Featuring two players committed to SEC schools in senior setter/hitter Mica Allison (Auburn) and sophomore hitter Allie Trame (Alabama), Bergman's team has the talent to succeed, particularly when it's in-system. As his team prepares for the 2A Monticello regional, which features SJ-O, he's tried to incorporate that into practice, working on the types of plays that aren't necessarily a part of his team's planned offense.

"I try really hard to push them with the drills that we do to incorporate a little bit of mental training," he said. "It's more or less the out-of-system balls. If the pass isn't quite perfect and the setter's scrambling around a little bit to try to do something with it or the setter had to take the ball or the ball came off of the block and you're running or basically scrambling and trying to figure out what to do with it. Being able to better that contact that they're making to where we can get up and try to make a swing on it."

This year, Bergman feels like his team is more equipped to deal with that postseason pressure, even as they try to improve over the final few weeks of the regular season.

"I feel like we're still searching for a little bit of identity and consistency with our offense," he said, "and yeah, at this point I feel pretty good and confident that the girls will try to work hard and see the cards fall wherever they're going to fall."

Timberwolves are on a roll

CISSNA PARK — Cissna Park coach Josh Landon knew his front line wouldn't be the tallest in the area this season, and their athleticism, he knew, would be overmatched at certain points. But he was still optimistic that the Timberwolves could produce another special season.

"We thought that this team had the chance to be another one of those teams that had special promise, so to speak," Landon said. "We were going to be lacking in height but we felt like we could make up for that with kind of that scrappy attitude. So far we've been able to do that."

That attitude starts right at the top for the Timberwolves, who will head to the Class 1A Gardner-South Wilmington Regional.

Returning News-Gazette All-Area First Team selection Gabby Wessels is only 5 feet, 8 inches, but the four-year starter who played for teams that finished third and second in Class 1A her freshman and sophomore years, respectively, is one of the top hitters in the area.

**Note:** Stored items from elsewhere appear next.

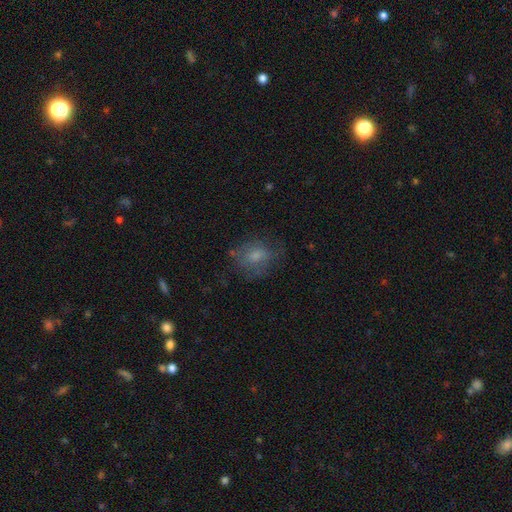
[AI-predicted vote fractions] smooth 64%, featured or disk 24%, star or artifact 11%. Down the decision tree: how rounded — in between (50%); merging — none (58%).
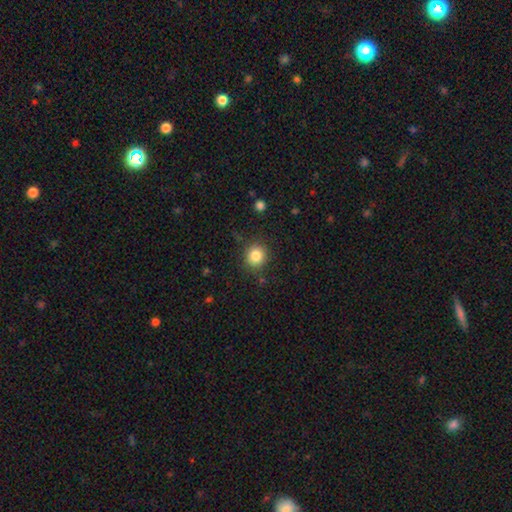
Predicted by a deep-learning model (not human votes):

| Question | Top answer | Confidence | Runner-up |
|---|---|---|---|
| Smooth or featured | smooth | 84% | star or artifact (11%) |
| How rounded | round | 88% | in between (11%) |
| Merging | none | 85% | minor disturbance (9%) |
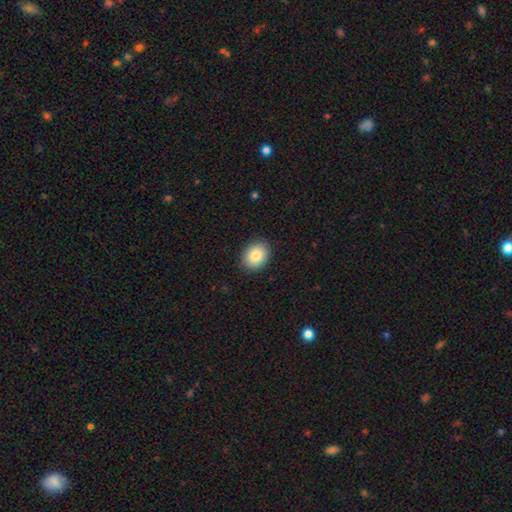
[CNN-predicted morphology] A smooth galaxy with no disk features (85%) that is in between round and cigar-shaped (52%).

Vote fractions:
- Smooth or featured? smooth: 85% / star or artifact: 8% / featured or disk: 7%
- How rounded? in between: 52% / round: 47% / cigar-shaped: 1%
- Merging? none: 89% / minor disturbance: 8% / major disturbance: 2% / merger: 1%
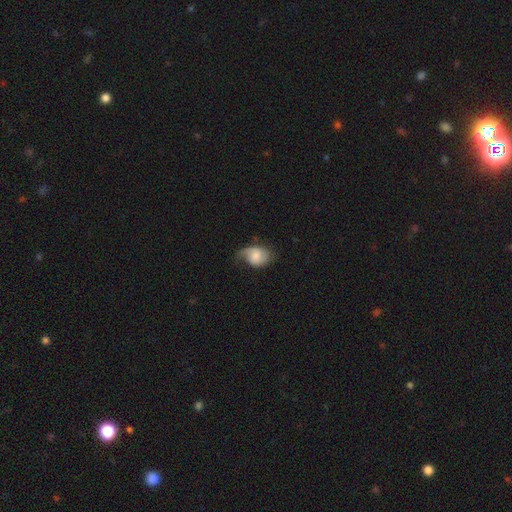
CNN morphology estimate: The model was most divided on "bulge size": moderate: 34%, small: 31%, none: 19%, large: 13%, dominant: 3%. Remaining: edge-on disk — no (97%); spiral arms — yes (90%); smooth or featured — featured or disk (57%); bar — no (54%); merging — none (44%).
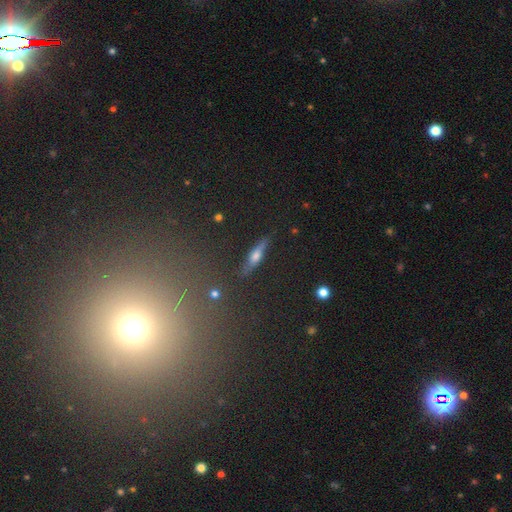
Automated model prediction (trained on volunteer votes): Smooth or featured? featured or disk (52%)
Edge-on disk? yes (86%)
Merging? none (83%)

"She's always been that explosive player," Landon said. "You can never really teach the hustle that she brings to the table. Her intelligence in terms of knowing what the other teams are trying to do against her, seeing where the blockers are lining up, learning more so this year from playing the back row and seeing what the opposing defense is doing when our second outside hitter is attacking. I think that's the aspect that's gotten better and made her a better player this year."

On a team that returned its entire starting lineup this year, including setter Anna Jennings, hitter Erica Walder and middle Sloan Boyce, Wessels' attitude has helped mold the team into one that Landon hopes can make a deep postseason run.

"She knows what it takes as far as the dedication in practice and preparing for that match," Landon said. "She's a leader by example, she tries to be that vocal leader, really boost the enthusiasm of the team, get them fired up in warmups even." When you have that so-called best player be the one that's working hard all season in the weight room and asking for another 20 to 30 more balls to hit, she kind of sets the table for everybody else. The other girls have followed in that aspect."